Por otro lado, se está acompañando fuertemente a la Liga de Fútbol Femenino Municipal. Clara dijo al respecto: “Por primera vez existe una liga con esta cantidad de mujeres y chicas jugando al fútbol. Hay más de 800 jugadoras todos los sábados, en distintas canchas del municipio, a través de clubes de barrios y en equipos sueltos”.

A los encuentros de la liga también están asistiendo las promotoras de Moreno sin Violencias, donde se reparte folletería y se conversa con los equipos para dar información sobre cómo resolver y detectar situaciones de violencia. Así como también lo hacen los Puntos Violetas para la promoción y prevención de la violencia de género, como espacios de primera escucha.

Clara cerró remarcando la relevancia de estos proyectos: “Con la liga de fútbol femenina, nos dimos cuenta que eran muchas más de las que imaginábamos las mujeres que querían jugar al fútbol. Mucho tiempo pensamos que el fútbol era un territorio que no era nuestro. Es importante tener referentes en todos los espacios, ver mujeres jugando al fútbol puede inspirar a las más chicas a continuar con sus sueños de ser jugadoras, saber que ellas también pueden hacerlo de manera profesional”.

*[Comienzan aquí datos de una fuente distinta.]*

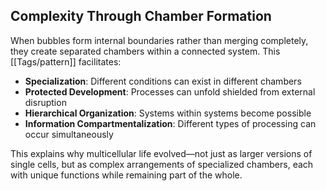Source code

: ## Complexity Through Chamber Formation

When bubbles form internal boundaries rather than merging completely, they create separated chambers within a connected system. This [[Tags/pattern]] facilitates:

- **Specialization**: Different conditions can exist in different chambers
- **Protected Development**: Processes can unfold shielded from external disruption
- **Hierarchical Organization**: Systems within systems become possible
- **Information Compartmentalization**: Different types of processing can occur simultaneously

This explains why multicellular life evolved—not just as larger versions of single cells, but as complex arrangements of specialized chambers, each with unique functions while remaining part of the whole.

Se espera que para el mes de octubre se concreten dos objetivos del programa: primero, en una articulación con el programa de Deporte Inclusivo, que trabaja con personas con discapacidad , y Fútbol Diverso, se planea hacer un pequeño torneo, levantando la bandera del deporte inclusivo, con  diversidad de cuerpos,  sin que estas diferentes maneras de ser y expresiones en cuanto a identidades sean un impedimento para jugar en equipo.  Y, por último, trabajando con la Secretaría de Género, Mujeres e Identidades del Municipio y Nación, se concretarán una serie de encuentros y talleres de promoción, poniendo en debate otros tipos de masculinidades además de la hegemónica.